Kawah Keramikan sendiri merupakan salah satu objek wisata yang cukup populer di Lampung Barat. Tak hanya kawasan wisata, tempat ini juga termasuk zona pemanfaatan hutan yang dikelola oleh Taman Nasional Bukit Barisan Selatan (TNBBS).

Pesona terbaik yang disuguhkan di kawasan ini adalah kawah vulkaniknya yang masih aktif dan ikonik. Selain itu, pengunjung juga bisa merasakan udara segar dan pemandangan alam yang begitu memesona.

Melansir dari Antara, kawasan wisata Kawah Keramikan ini sudah mulai dibuka pada 2004 silam, namun mulai dikenal oleh masyarakat dua tahun berselang.

Kawasan ini berada di Kaki Gunung Ratu, berdekatan dengan Danau Minyak dan Danau Asam.

Di objek wisata ini terdapat lahar yang mengeras hingga membentuk seperti semen yang dekat sekali dengan air panas dari dalam perut bumi.

Di sini juga terdapat dataran yang berasal dari cairan dan pasir sulfur yang sudah mengendap selama belasan hingga puluhan tahun.

Dok. Istimewa
Dok. Istimewa

Kawah Keramikan memiliki warna putih kekuningan dan agak transparan sehingga mendapat julukan Keramikan atau keramik. Lapisan tersebut memiliki ukuran yang bervariasi, mulai dari puluhan hingga beberapa meter saja. (Foto: Instagram/kelilinglampung_)

Para pengunjung akan disuguhkan dengan pemandangan alam dan suasana yang menenangkan. Tak heran jika tempat ini kerap digunakan sebagai tempat meditasi sekaligus rekreasi oleh wisatawan.

Dok. Istimewa
Dok. Istimewa

Bagi anda yang mencari tempat wisata yang penuh ketenangan dan kedamaian, kawasan ini bisa menjadi salah satu pilihan yang pas. (Foto: Instagram/abi_insta12)

Selain menikmati ketenangan, pengunjung juga bisa trekking sembari mengabadikan momen dengan latar belakang asap sulfur yang muncul terus menerus dari dalam perut bumi.

Di kawasan ini pengunjung juga bisa mempelajari budaya Lampung, salah satunya membuka jasa workshop keramik. Nantinya para pengunjung akan diajarkan cara membuat keramik secara langsung menggunakan bahan-bahan dari alam.

Kesempatan belajar membuat keramik ini adalah suatu momen langka dan menjadi pengalaman wisata yang tidak terlupakan. Prosesnya pun masih cukup tradisional namun karya yang dihasilkan cukup unik dan menarik.
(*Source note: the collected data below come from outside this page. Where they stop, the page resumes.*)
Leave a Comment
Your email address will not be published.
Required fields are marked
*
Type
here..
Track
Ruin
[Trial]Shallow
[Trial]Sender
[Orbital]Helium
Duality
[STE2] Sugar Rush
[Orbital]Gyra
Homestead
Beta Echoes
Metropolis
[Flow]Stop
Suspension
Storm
Kawasan Keramikan ini termasuk dalam kawasan zona pemanfaatan hutan milik TNBBS. Untuk areanya sendiri memiliki luas kurang lebih 1.000 hektare. Di balik itu, terdapat cerita mistis terkait Gunung Ratu yang ada di dekatnya.

Gunung Ratu pernah meletus pada tahun 1933. Dari letusan itulah yang diyakini masyarakat sekitar telah membentuk empat danau beserta sumber air panasnya dengan lempeng yang sudah mengeras.

Ada pula pemukiman tertua di kawasan ini, yaitu Pekon Hantatai dan Ratu Negeri Ratu. Seiring berjalannya waktu pemukiman ini bertambah menjadi 17 kawasan yang kini menjadi enclave di taman nasional.